== Excerpted text

Some Fukushima evacuees have been given the OK to return to their homes three years after a disastrous meltdown at the nuclear power plant turned the area into a ghost town.
"Everything in Fukushima has changed. Crews are digging, bagging and hauling away contaminated earth. 142,000 people remain evacuees across the region." (Via CNN)
According to World Nuclear News, the Japanese government marked Miyakoji as "ready to return" two years ago, based on tests showing low levels of radiation in the air.
Last August, the Japanese government launched a program allowing some residents to return on a limited basis, but this is the first time any have been given the green light to move back into their old homes full time. (Via The Japan Times)
Around 350 residents have been allowed to return, although some are still hesitant, especially those with small children. Still, a doctor at Fukushima Medical University Hospital believes they shouldn't worry.
"The radiation released from Fukushima was much less than at Chernobyl, he says. Children here got a much smaller dose." (Via BBC)
The Fukushima disaster, brought on by an earthquake and tsunami near Japan in 2011, was the worst nuclear disaster since Chernobyl, and the radiation could take decades to clean up. (Via RT, National Geographic)
And even though the air in Miyakoji has tested safe, the water throughout the whole region is still a major problem.
Hundreds of tons of groundwater seep into the plant and become contaminated every day. Tokyo Electric Power Company's primary solution has been to collect the water in hundreds of storage containers, but it can't seem to keep up. (Via Euronews)

====

◆ **Your tasks**:
a: In the Fukushima report, about how many residents have been allowed to return?
b: Decide whether each statement below agrees with the Fukushima report. Answer yes or no for each, quoting the words from the report that decide it.
(i) The disaster was caused by an earthquake and tsunami in 2011.
(ii) Water in the region is no longer a problem.
(iii) Tokyo Electric Power Company has kept up with the contaminated water.
c: Rewrite the Fukushima report from "The Fukushima disaster, brought" up to and including "up. (Via Euronews)", changing "storage containers" to "storage tanks".

== Given data

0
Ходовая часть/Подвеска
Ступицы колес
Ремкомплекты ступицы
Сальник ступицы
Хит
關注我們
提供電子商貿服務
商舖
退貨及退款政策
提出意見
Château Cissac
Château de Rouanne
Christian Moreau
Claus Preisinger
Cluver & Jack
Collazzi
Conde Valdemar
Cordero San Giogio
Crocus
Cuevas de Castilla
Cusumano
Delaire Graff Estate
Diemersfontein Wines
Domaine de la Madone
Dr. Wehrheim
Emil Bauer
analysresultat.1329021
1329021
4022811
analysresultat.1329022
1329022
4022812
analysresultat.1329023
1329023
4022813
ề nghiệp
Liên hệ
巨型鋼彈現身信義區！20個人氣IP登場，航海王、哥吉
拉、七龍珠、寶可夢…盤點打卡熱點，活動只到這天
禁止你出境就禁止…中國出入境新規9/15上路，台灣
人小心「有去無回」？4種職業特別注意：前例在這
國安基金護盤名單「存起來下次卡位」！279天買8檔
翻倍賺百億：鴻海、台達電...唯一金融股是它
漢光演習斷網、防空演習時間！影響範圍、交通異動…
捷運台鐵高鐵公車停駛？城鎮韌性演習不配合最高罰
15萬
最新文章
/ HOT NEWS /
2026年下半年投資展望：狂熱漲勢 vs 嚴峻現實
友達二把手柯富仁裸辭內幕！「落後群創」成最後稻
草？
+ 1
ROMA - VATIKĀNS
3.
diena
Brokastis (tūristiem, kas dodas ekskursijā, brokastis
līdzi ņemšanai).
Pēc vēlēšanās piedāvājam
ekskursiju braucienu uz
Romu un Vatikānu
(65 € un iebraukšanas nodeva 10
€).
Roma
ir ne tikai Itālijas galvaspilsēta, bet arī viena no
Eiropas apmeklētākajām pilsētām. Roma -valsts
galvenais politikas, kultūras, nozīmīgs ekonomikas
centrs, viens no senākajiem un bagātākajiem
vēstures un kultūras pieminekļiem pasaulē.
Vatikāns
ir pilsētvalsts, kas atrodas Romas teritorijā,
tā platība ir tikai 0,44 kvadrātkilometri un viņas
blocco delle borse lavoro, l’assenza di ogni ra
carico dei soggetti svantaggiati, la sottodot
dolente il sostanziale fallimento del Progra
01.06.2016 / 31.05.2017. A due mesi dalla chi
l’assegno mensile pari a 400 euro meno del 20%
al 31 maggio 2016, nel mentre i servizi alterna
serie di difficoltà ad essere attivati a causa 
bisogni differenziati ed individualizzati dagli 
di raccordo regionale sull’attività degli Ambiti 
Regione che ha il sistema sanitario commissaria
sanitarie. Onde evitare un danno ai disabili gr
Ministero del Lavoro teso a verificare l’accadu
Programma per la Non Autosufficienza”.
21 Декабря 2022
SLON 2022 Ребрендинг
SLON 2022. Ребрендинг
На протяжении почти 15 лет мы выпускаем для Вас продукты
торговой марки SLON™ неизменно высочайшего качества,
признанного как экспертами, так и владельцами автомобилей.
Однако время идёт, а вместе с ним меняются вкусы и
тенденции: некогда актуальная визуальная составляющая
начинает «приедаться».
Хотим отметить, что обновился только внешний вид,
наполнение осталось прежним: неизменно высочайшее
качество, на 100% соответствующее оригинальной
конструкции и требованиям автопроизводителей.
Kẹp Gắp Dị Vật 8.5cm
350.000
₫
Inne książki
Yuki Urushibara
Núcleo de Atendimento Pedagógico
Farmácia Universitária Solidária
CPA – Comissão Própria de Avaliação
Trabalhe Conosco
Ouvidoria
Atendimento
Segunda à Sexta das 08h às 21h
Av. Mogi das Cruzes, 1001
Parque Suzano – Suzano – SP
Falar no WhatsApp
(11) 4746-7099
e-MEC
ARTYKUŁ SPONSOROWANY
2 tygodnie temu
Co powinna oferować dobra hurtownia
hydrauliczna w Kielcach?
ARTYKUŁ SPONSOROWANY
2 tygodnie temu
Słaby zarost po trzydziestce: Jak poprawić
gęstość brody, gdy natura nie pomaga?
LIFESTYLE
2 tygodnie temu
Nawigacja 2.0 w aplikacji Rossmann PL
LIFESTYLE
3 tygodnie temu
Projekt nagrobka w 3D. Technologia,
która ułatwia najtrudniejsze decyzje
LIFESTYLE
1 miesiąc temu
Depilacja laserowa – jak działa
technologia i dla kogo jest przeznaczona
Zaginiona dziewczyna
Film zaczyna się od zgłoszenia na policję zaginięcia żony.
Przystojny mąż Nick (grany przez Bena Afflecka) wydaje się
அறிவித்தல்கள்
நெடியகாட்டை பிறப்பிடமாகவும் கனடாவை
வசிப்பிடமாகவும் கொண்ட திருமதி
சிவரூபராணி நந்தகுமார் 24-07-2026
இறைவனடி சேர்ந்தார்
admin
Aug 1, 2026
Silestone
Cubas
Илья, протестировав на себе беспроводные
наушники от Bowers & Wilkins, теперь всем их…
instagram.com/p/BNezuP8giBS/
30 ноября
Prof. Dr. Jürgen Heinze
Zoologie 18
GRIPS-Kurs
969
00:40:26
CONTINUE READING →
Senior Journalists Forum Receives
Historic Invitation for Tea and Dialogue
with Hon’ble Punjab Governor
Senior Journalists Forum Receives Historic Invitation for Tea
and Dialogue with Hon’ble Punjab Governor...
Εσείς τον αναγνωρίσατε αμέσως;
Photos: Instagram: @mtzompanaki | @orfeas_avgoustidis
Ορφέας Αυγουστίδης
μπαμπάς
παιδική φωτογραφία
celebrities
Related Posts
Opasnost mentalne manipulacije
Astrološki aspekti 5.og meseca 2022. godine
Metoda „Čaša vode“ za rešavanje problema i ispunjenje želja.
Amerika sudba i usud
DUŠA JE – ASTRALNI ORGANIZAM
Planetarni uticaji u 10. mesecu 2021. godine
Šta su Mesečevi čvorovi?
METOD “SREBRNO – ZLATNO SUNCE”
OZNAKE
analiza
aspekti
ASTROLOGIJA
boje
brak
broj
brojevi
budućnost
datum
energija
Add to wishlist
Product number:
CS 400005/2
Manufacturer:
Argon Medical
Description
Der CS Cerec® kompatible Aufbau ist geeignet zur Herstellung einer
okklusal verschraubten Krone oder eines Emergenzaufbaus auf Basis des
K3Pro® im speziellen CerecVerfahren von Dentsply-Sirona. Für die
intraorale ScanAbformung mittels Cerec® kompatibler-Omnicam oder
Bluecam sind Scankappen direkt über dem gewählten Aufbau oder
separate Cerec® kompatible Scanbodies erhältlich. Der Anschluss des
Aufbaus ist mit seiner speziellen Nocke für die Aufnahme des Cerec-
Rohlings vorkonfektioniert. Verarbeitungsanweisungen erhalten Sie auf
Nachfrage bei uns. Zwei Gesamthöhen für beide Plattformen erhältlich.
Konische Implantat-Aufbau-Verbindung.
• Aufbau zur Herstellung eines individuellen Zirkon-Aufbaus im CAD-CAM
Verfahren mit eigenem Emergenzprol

====

◆ **Responses in order**:
a: Around 350 residents have been allowed to return.

b:
(i) Yes: "brought on by an earthquake and tsunami near Japan in 2011"
(ii) No: "the water throughout the whole region is still a major problem"
(iii) No: "but it can't seem to keep up"

c:
The Fukushima disaster, brought on by an earthquake and tsunami near Japan in 2011, was the worst nuclear disaster since Chernobyl, and the radiation could take decades to clean up. (Via RT, National Geographic)
And even though the air in Miyakoji has tested safe, the water throughout the whole region is still a major problem.
Hundreds of tons of groundwater seep into the plant and become contaminated every day. Tokyo Electric Power Company's primary solution has been to collect the water in hundreds of storage tanks, but it can't seem to keep up. (Via Euronews)